Doralice e o homem que virou cachorro


Para Alice Macedo Alves, agora acima dos dilúvios e mistérios do planeta


Toda vez que o céu estava prestes a encenar o dilúvio, eu sempre
ouvia uma porta bater com violência em uma das casas da
vizinhança que eu nunca soube qual era; não tinha erro, toda vez
que as nuvens baixas e carregadas e muito escuras vinham pairar
sobre a cidade, ouvia-se o estrondo repentino daquela porta, bem
como as trovoadas que não tardavam a chegar. Outra coisa era o
inexplicável cheiro de folha de goiabeira que eu sentia. Para mim,
esses eram os dois presságios de temporais; não demorava muito e
logo era dado início à encenação do dilúvio. Morávamos nos fundos
da casa de minha avó, e como o telhado era de zinco e fazia os
grossos pingos de chuva soarem como pedra, corríamos para a
casa da frente, de laje, onde mal se podia ouvir as gotas ou os
granizos: ali era sempre a nossa Arca de Noé.
Sentados na sala, as velas já acesas, algumas para Santa Bárbara,
outras para o caso de a luz faltar, esperávamos pacientes e ás
vezes apreensivos que o temporal passasse. Eu, sentado ao lado
de uma das velas, sempre dava pulos quando uma trovoada fazia
tremer as janelas, interrompendo as palavras de minha avó, ás
vezes uma reza, outras vezes um caso acontecido muito antes
mesmo de minha mãe nascer. Para me distrair, passava o indicador
sobre a chama da vela, ou então admirava as sombras das coisas
que se projetavam enormes na parede. Ás vezes eu e meu irmão
competíamos para ver quem conseguia ficar mais tempo com a
palma da mão próxima à chama da vela por mais tempo. Minha
irmã, a mais nova dos três, cochilava no colo da minha mãe ou
então, assustada com os relâmpagos e trovões, chorava o seu
dilúvio salgado de lágrimas. Ficávamos assim naquela sala por
horas até que o temporal finalmente passasse e pudéssemos ir até
a rua ver os estragos deixados por sua passagem.

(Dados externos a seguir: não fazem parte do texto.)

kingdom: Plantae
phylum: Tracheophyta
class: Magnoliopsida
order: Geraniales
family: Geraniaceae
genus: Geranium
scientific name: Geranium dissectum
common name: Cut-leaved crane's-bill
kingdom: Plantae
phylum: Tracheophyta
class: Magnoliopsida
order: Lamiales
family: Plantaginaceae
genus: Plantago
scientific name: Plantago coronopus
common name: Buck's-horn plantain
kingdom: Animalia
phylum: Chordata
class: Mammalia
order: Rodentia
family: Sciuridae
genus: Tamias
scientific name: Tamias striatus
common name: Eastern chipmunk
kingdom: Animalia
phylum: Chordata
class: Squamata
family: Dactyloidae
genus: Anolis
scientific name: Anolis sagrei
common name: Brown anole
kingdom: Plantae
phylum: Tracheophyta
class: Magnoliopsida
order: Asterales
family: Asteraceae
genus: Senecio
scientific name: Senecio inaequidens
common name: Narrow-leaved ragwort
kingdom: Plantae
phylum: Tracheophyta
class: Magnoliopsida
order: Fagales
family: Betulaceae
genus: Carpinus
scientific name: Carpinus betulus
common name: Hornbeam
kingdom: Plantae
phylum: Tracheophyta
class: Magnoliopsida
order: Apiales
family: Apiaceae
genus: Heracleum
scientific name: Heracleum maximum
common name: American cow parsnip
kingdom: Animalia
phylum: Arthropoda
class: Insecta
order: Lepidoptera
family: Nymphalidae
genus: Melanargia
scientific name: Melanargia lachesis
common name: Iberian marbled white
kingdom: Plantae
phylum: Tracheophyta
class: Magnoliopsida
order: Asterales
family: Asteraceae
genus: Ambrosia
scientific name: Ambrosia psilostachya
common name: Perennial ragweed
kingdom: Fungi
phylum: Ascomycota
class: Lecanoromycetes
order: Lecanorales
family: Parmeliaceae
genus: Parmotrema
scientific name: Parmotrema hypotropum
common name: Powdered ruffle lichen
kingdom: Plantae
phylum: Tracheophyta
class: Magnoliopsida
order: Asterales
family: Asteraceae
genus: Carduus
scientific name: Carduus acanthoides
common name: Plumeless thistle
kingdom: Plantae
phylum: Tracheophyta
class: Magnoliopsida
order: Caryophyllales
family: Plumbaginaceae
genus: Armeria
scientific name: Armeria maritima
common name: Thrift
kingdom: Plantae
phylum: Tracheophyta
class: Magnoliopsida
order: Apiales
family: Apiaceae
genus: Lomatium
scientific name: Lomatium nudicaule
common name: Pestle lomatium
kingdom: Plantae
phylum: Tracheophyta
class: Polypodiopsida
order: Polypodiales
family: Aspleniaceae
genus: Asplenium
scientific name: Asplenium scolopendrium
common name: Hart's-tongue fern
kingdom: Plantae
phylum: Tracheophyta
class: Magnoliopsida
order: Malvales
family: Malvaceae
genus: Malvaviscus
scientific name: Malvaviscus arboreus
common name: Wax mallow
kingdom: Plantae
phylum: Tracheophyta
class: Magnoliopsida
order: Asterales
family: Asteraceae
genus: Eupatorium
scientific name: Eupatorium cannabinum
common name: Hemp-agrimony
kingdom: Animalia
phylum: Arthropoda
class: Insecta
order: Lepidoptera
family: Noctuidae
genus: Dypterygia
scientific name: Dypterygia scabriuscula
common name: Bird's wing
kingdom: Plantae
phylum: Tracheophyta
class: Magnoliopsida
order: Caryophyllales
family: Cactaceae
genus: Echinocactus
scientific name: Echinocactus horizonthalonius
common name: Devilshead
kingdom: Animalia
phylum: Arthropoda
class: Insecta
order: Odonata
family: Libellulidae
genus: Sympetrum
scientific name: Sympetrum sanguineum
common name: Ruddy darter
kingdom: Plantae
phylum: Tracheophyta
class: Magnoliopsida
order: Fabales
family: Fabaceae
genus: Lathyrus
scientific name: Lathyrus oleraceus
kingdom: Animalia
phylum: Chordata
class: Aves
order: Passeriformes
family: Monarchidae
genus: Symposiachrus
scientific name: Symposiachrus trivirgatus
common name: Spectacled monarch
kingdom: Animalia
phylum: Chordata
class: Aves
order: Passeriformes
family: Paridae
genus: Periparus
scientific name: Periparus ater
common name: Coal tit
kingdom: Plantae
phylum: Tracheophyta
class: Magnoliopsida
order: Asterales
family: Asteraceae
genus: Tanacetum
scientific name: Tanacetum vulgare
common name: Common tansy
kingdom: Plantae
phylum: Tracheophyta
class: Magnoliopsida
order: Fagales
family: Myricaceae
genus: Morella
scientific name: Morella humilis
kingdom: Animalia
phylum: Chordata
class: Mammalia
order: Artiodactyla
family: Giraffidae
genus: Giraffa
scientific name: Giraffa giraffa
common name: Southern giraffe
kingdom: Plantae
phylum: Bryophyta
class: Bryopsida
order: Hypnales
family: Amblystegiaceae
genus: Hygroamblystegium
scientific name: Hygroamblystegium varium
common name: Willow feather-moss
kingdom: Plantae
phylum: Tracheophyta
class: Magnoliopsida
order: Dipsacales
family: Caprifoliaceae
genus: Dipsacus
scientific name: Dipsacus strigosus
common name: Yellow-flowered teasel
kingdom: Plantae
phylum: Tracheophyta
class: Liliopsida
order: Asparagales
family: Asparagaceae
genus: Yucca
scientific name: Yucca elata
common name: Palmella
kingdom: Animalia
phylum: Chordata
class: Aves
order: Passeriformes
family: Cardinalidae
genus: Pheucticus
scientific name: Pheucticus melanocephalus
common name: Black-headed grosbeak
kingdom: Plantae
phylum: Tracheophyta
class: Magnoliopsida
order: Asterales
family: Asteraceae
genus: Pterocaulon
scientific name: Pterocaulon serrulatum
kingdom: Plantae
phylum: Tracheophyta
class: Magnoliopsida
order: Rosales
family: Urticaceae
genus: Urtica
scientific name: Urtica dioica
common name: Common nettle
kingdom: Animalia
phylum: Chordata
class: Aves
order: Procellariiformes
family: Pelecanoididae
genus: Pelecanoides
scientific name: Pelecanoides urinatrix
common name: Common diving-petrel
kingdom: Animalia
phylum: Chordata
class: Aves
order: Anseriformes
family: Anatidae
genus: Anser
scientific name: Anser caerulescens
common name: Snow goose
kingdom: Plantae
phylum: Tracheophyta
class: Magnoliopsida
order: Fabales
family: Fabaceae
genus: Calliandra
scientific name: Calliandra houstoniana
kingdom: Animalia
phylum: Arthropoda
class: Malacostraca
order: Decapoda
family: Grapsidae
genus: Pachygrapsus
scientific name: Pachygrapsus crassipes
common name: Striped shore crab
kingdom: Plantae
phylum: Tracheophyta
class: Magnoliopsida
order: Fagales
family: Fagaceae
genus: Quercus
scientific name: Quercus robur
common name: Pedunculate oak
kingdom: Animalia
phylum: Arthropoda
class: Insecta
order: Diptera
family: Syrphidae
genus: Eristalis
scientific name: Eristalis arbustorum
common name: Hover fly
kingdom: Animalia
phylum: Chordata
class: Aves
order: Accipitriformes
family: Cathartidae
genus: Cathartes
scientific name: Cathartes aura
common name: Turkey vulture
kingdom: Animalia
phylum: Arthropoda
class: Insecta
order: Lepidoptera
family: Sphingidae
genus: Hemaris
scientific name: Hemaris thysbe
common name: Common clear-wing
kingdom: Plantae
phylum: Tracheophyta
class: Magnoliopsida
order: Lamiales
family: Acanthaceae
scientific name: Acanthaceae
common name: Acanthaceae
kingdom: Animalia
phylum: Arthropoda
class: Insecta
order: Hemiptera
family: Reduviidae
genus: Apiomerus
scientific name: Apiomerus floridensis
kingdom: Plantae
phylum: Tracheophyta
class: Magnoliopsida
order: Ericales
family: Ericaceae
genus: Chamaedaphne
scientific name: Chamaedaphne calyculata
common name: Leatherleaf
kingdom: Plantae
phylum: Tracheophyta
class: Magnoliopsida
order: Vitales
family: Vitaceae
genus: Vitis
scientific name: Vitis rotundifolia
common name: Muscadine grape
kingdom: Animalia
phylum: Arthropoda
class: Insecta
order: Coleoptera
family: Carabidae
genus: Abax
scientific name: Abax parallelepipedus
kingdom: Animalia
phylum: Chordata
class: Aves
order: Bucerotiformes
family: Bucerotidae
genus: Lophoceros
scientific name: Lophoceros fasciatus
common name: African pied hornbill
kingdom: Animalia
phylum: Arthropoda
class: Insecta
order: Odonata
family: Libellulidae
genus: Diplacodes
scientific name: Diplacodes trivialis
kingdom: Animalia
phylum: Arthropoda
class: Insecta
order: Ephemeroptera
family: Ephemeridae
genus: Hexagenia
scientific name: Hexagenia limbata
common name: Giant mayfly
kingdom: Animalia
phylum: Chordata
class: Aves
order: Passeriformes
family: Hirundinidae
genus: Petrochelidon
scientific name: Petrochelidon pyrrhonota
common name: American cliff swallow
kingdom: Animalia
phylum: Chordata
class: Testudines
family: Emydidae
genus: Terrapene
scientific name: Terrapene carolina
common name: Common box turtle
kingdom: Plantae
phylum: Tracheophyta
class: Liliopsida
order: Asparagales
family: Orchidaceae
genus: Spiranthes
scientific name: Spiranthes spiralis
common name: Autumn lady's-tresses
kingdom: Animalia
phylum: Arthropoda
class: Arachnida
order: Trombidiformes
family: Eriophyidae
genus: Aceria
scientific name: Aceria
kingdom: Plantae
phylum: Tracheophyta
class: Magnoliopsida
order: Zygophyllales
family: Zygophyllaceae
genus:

Lembro-me da
primeira pedra de granizo, ou granito como diziam alguns, reluzindo
sob a luz dos postes ou das lanternas; da notícia de que uma
mulher, não tendo encontrado abrigo em meio ao temporal, fora
atingida mortalmente por uma tampa de caixa d’água carregada
pela ventania de muito longe selar o destino daquela infeliz. Por
mais que a nossa casa ficasse intacta e se demonstrasse tão
resistente e segura quanto a da nossa avó, nós sempre nos
refugiávamos para a sua Arca como bichos ímpares temendo a
extinção.
Num desses dias, reunidos na sala esperando o dilúvio passar
seguros em nossa Arca, como se adivinhasse a nossa ânsia por
mais uma história que nos distraísse, minha avó nos contou o
seguinte:
-Na minha terra, conheci um homem que tinha virado cachorro.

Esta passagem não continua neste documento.